Président de la SEC, les législateurs « éclairent » : le fondateur de CryptoLaw

Le fondateur de CryptoLaw, John E. Deaton, applaudit au président de la Securities and Exchange Commission (SEC) des États-Unis, Gary Gensler, après le rejet d’une proposition de Coinbase visant à créer de nouvelles règles spécifiques à la cryptographie.

Cette semaine, la SEC a rejeté la « pétition en faveur de l’élaboration de règles » de 30 pages de Coinbase. Gensler affirme que le cadre actuel des valeurs mobilières régit de manière adéquate les titres d’actifs cryptographiques et s’attaque activement aux marchés des titres cryptographiques par le biais de l’élaboration et de l’application de règles.

La décision de la SEC a incité Coinbase à déposer immédiatement une contestation judiciaire. La société a demandé un réexamen auprès de la Cour d’appel du troisième circuit des États-Unis, affirmant que le refus de la SEC de s’engager dans l’élaboration de règles était arbitraire.

La SEC affirme qu’elle s’attaque déjà aux marchés des titres cryptographiques par le biais de mesures de réglementation et d’application.

Deaton a contesté les commentaires de Gensler sur les réseaux sociaux, accusant le président de la SEC de « mettre le peuple américain sous tension ».

Selon Deaton, la pétition Coinbase s’aligne sur la reconnaissance précédente par Gensler de la nature unique de la cryptographie et du vide réglementaire actuel.

Deaton fait référence aux courriels Hinman Speech, indiquant que d’autres partageaient ce point de vue.

Le renversement politique, dit Deaton, est préoccupant. La SEC est censée être indépendante, mais elle est simplement transformée en arme, affirme-t-il.

Cela met en évidence le conflit actuel entre les sociétés de cryptomonnaie et les régulateurs concernant la nécessité de réglementations spécifiques dans l’espace cryptographique.

Deaton a également critiqué le PDG de JPMorgan Chase, Jamie Dimon, et la sénatrice du Massachusetts, Elizabeth Warren, pour leur position anti-crypto.

« Si j’étais le gouvernement, je le fermerais », a récemment déclaré Dimon.

SEC contre Coinbase

Le 15 décembre, le directeur juridique de Coinbase, Paul Grewal, a émis un avertissement préalable indiquant que Coinbase intenterait une action en justice.

Coinbase a officiellement lancé une procédure légale défi contre le rejet par la SEC de sa pétition de réglementation de 2022.

Exprimant l’engagement de l’entreprise, le directeur juridique de Coinbase, Paul Grewal, a partagé le dépôt sur X, qualifiant la décision d’« arbitraire et capricieuse ».

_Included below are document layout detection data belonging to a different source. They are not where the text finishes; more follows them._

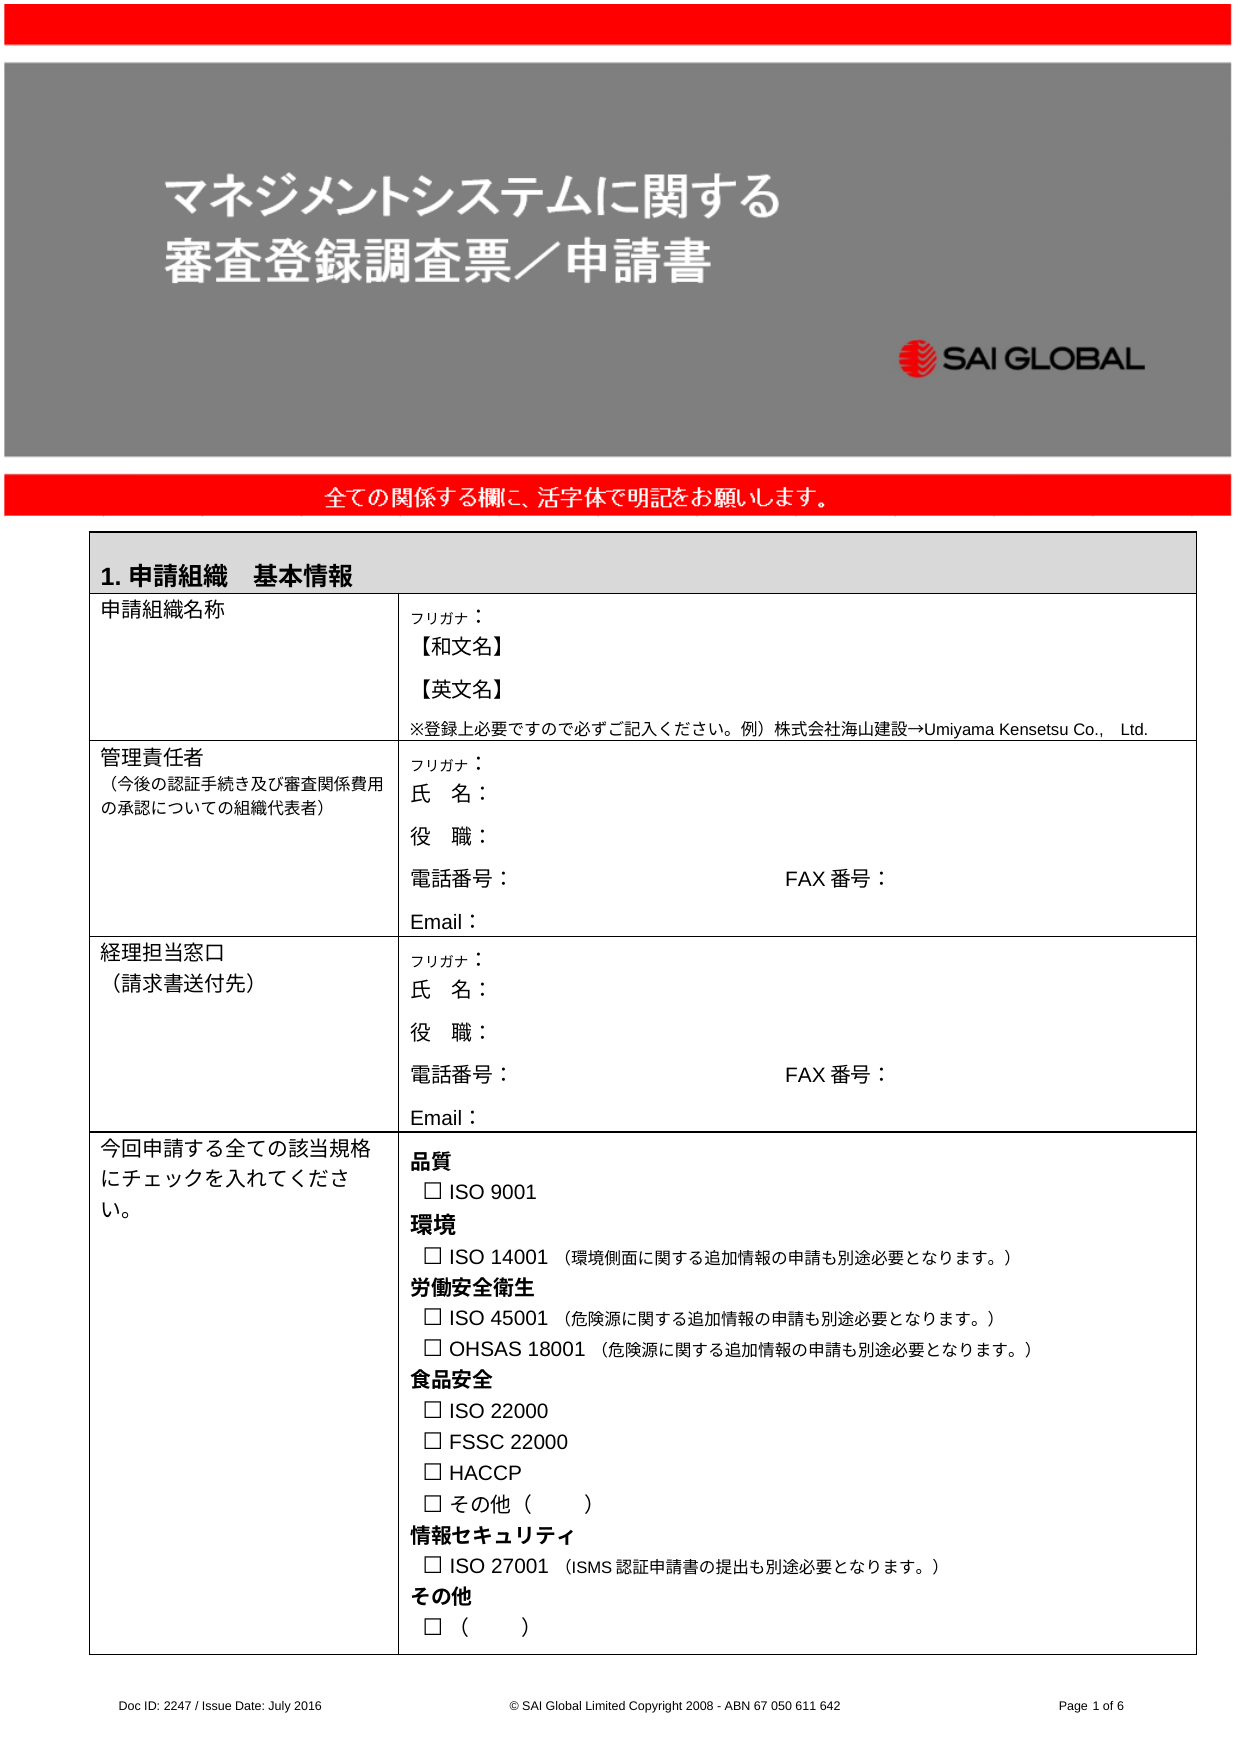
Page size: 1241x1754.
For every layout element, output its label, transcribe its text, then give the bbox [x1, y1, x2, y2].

table_header 1. 申請組織 基本情報 [90, 533, 1196, 593]
table_cell フリガナ： 【和文名】 【英文名】 ※登録上必要ですので必ずご記入ください。例）株式会社海山建設→Umiyama Kensetsu Co., Ltd. [399, 594, 1196, 740]
table_cell 品質 ISO 9001 環境 ISO 14001 （環境側面に関する追加情報の申請も別途必要となります。） 労働安全衛生 ISO 45001 （危険源に関する追加情報の申請も別途必要となります。） OHSAS 18001 （危険源に関する追加情報の申請も別途必要となります。） 食品安全 ISO 22000 FSSC 22000 HACCP その他（ ） 情報セキュリティ ISO 27001 （ISMS認証申請書の提出も別途必要となります。） その他 （ ） [399, 1133, 1196, 1654]
table_cell 今回申請する全ての該当規格にチェックを入れてください。 [90, 1133, 398, 1654]
picture [4, 4, 1232, 517]
table_cell フリガナ： 氏 名： 役 職： 電話番号： FAX番号： Email： [399, 741, 1196, 936]
table_cell 経理担当窓口 （請求書送付先） [90, 937, 398, 1131]
table_cell フリガナ： 氏 名： 役 職： 電話番号： FAX番号： Email： [399, 937, 1196, 1131]
table_cell 申請組織名称 [90, 594, 398, 740]
table_cell 管理責任者 （今後の認証手続き及び審査関係費用の承認についての組織代表者） [90, 741, 398, 936]
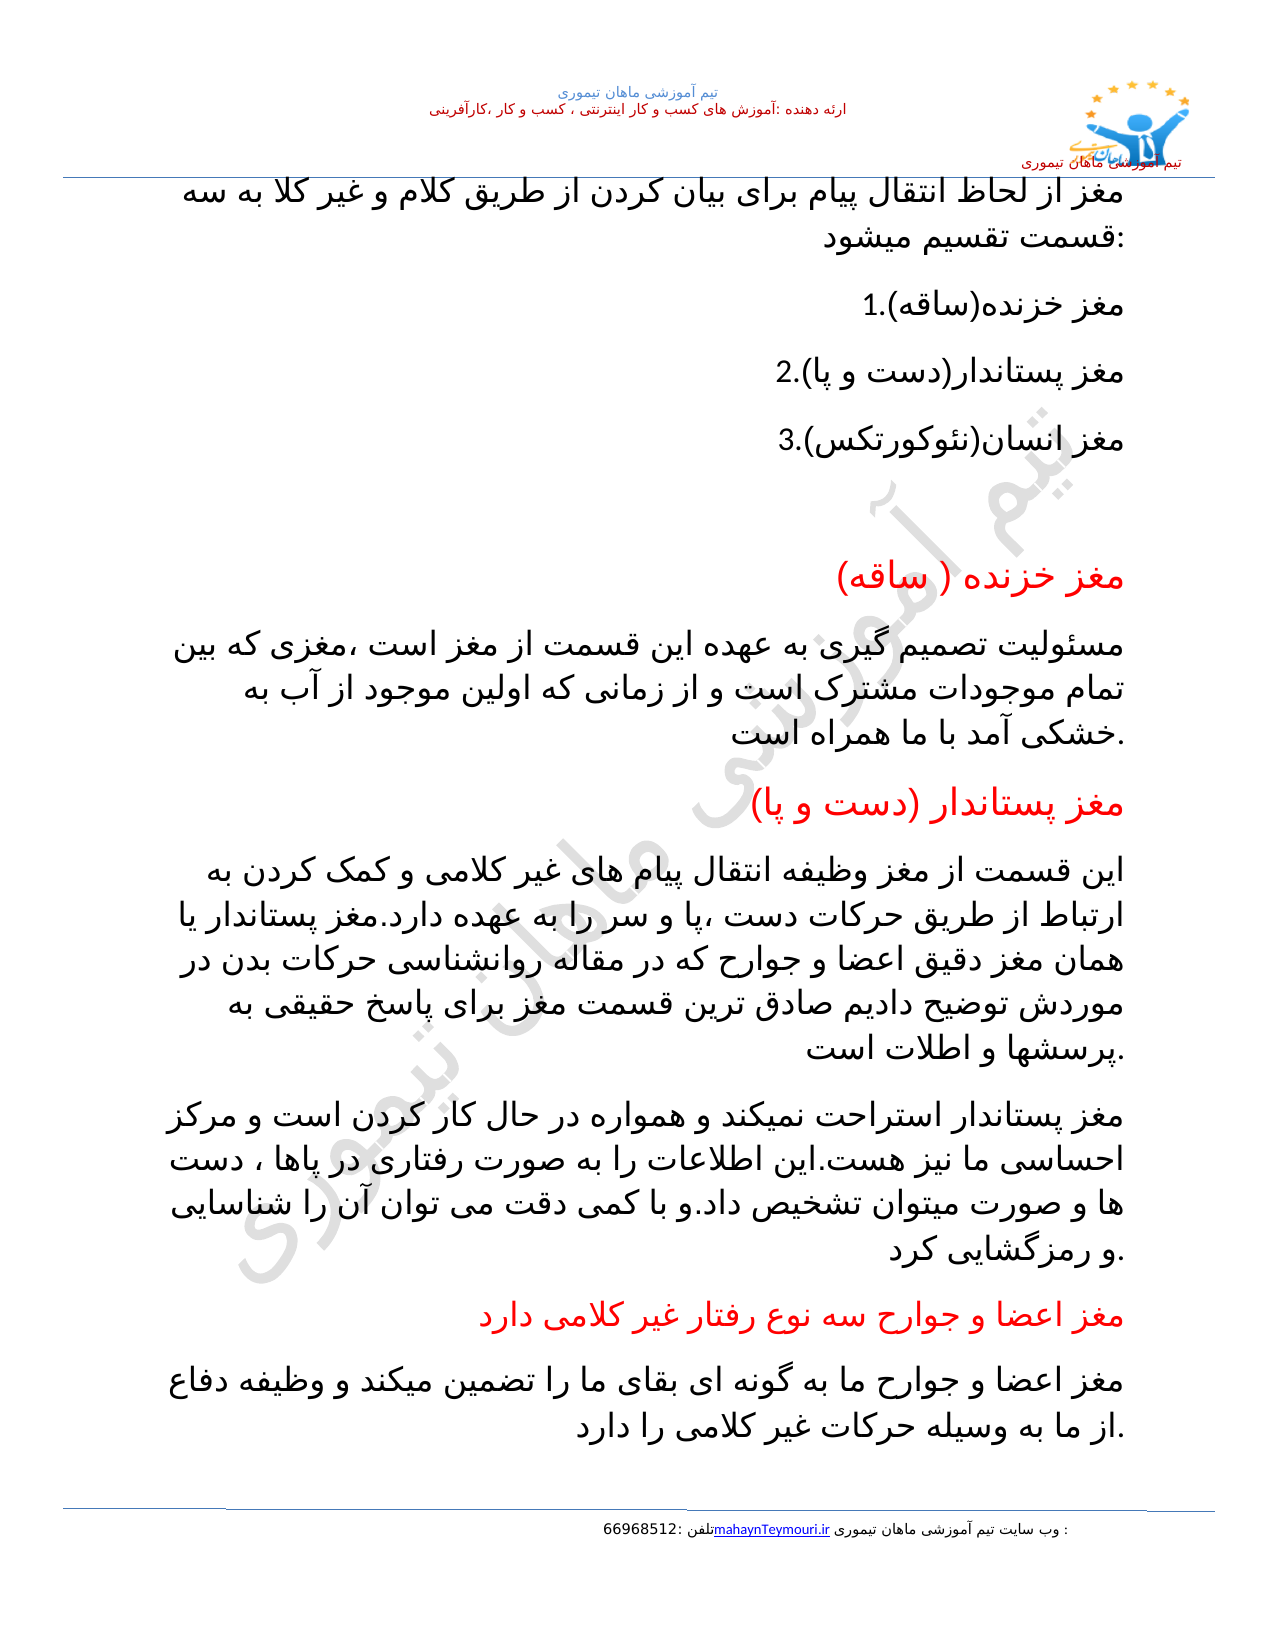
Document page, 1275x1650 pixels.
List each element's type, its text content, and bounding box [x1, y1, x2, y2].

text مغز اعضا و جوارح سه نوع رفتار غیر کلامی دارد [150, 1295, 1125, 1334]
text مغز از لحاظ انتقال پیام برای بیان کردن از طریق کلام و غیر کلا به سه قسمت تقسیم میشود: [150, 171, 1125, 256]
text مغز اعضا و جوارح ما به گونه ای بقای ما را تضمین میکند و وظیفه دفاع از ما به وسیله حرکات غیر کلامی را دارد. [150, 1360, 1125, 1446]
text 2.مغز پستاندار(دست و پا) [150, 351, 1125, 391]
text مغز خزنده ( ساقه) [150, 553, 1125, 596]
text 3.مغز انسان(نئوکورتکس) [150, 418, 1125, 459]
picture [1069, 80, 1190, 166]
text مغز پستاندار (دست و پا) [150, 780, 1125, 823]
text مسئولیت تصمیم گیری به عهده این قسمت از مغز است ،مغزی که بین تمام موجودات مشترک است و از زمانی که اولین موجود از آب به خشکی آمد با ما همراه است. [150, 624, 1125, 753]
text این قسمت از مغز وظیفه انتقال پیام های غیر کلامی و کمک کردن به ارتباط از طریق حرکات دست ،پا و سر را به عهده دارد.مغز پستاندار یا همان مغز دقیق اعضا و جوارح که در مقاله روانشناسی حرکات بدن در موردش توضیح دادیم صادق ترین قسمت مغز برای پاسخ حقیقی به پرسشها و اطلات است. [150, 850, 1125, 1068]
text 1.مغز خزنده(ساقه) [150, 283, 1125, 324]
text مغز پستاندار استراحت نمیکند و همواره در حال کار کردن است و مرکز احساسی ما نیز هست.این اطلاعات را به صورت رفتاری در پاها ، دست ها و صورت میتوان تشخیص داد.و با کمی دقت می توان آن را شناسایی و رمزگشایی کرد. [150, 1095, 1125, 1268]
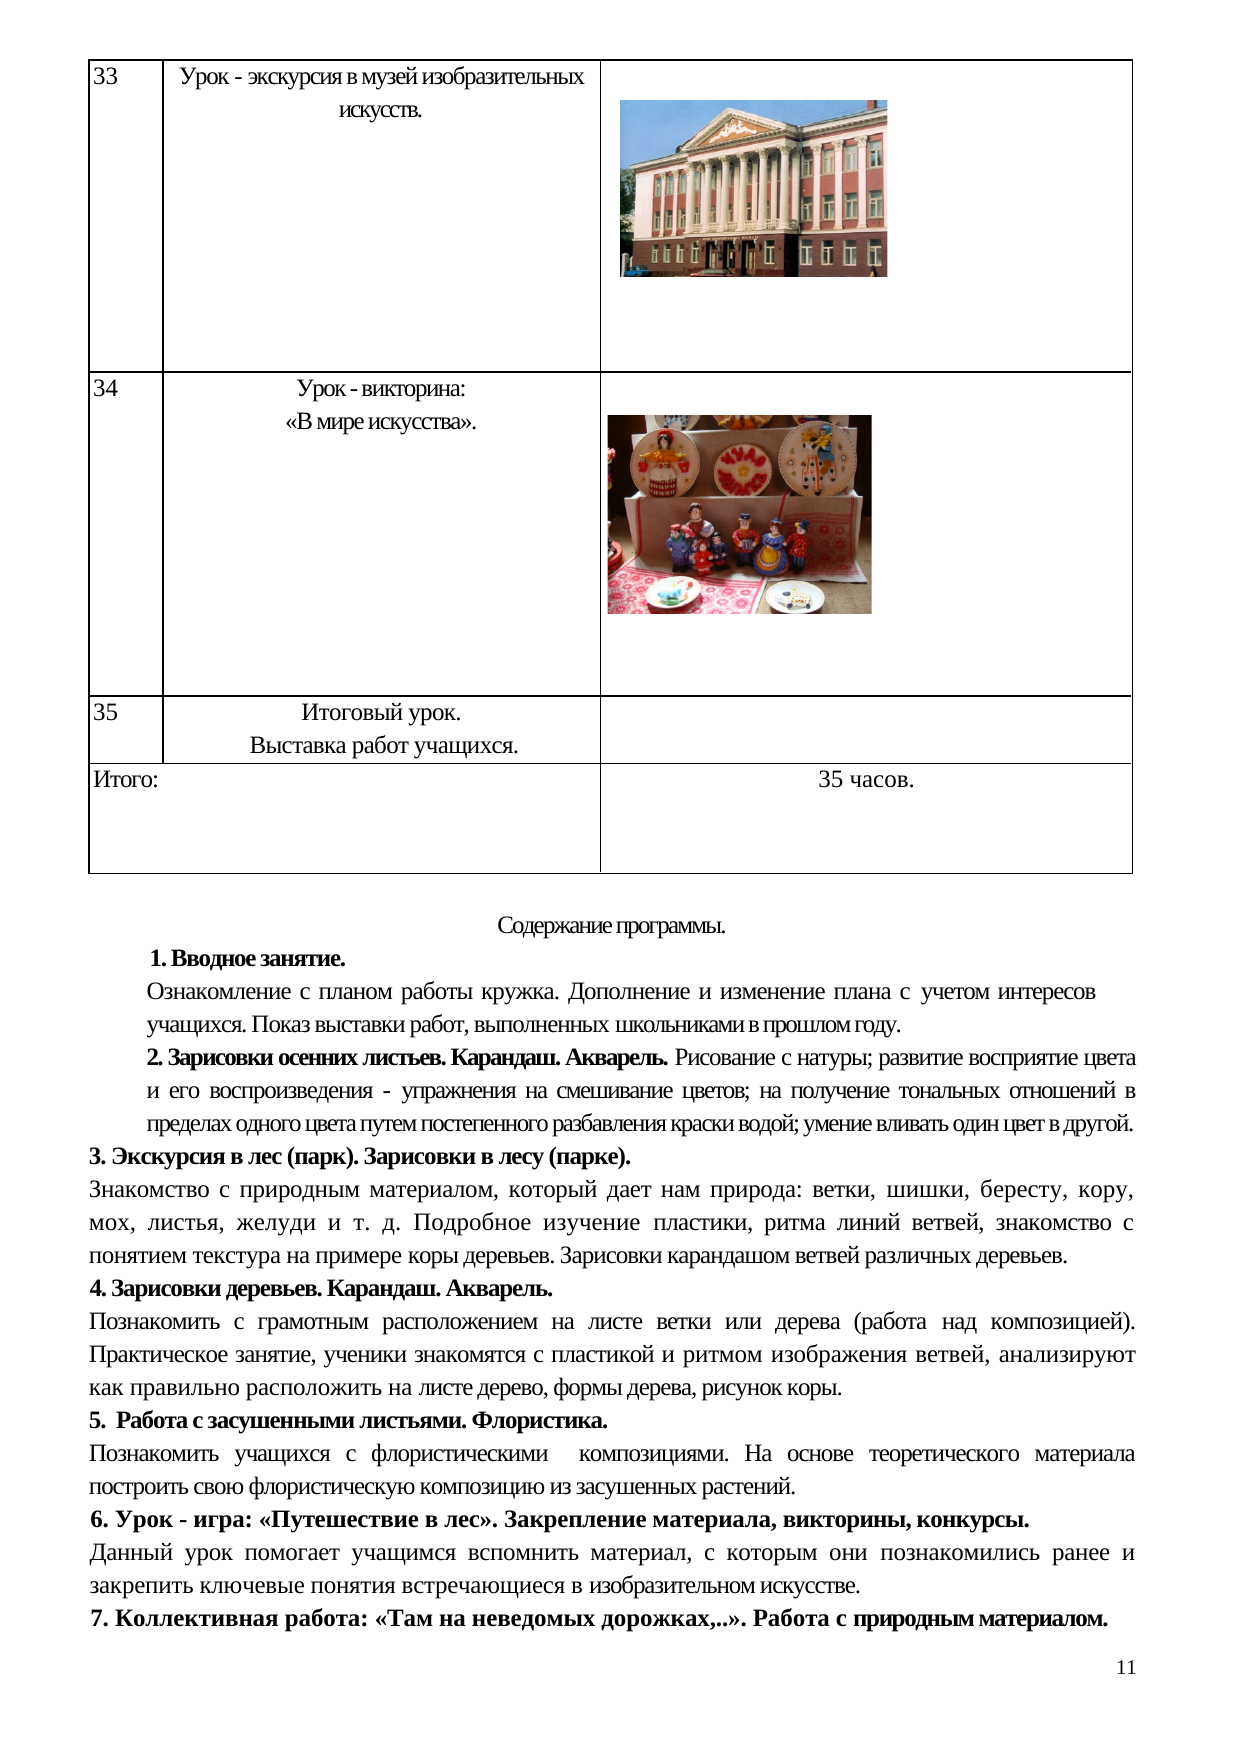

Dans la demande de révision, Coinbase affirme que le refus de la SEC constitue un « abus de pouvoir discrétionnaire et contraire à la loi, en violation de la loi sur la procédure administrative ». Coinbase affirme que la réticence de la SEC à participer à l’élaboration des règles tout en appliquant les réglementations par des actions dépassant son autorité statutaire contredit l’APA et les principes fondamentaux d’équité.

En juillet 2022, Coinbase a déposé une pétition, affirmant que l’industrie de la cryptographie a besoin d’un « livre de règles mis à jour » pour obtenir des conseils, soulignant la nécessité de clarté pour les actifs cryptographiques non boursiers.

Suite à l’absence de réponse de la SEC à la pétition et à la réception par Coinbase d’un avis Wells, la bourse a aggravé la situation en déposant une assignation en mandamus auprès du troisième circuit, en soumettant simultanément une requête en révision dans le même dossier.

Plus tôt cette année, Coinbase a déposé deux demandes de clarté réglementaire auprès de l’agence, qui ont toutes deux été refusées.

Simultanément, la SEC a engagé une action en justice contre Coinbase, alléguant son fonctionnement en tant que bourse non enregistrée et l’offre et la vente de titres non enregistrés, ciblant notamment son produit de jalonnement.

Malgré ces développements juridiques, Gensler a accepté la décision de rejeter la demande de réglementation de Coinbase, déclarant que les initiatives en cours éclaireraient d’éventuelles modifications du cadre réglementaire existant.

Grewal a répliqué, affirmant que les observateurs du secteur reconnaissent le manque de clarté de la loi et reconnaissent la nécessité de poursuivre les travaux dans le secteur de la cryptographie.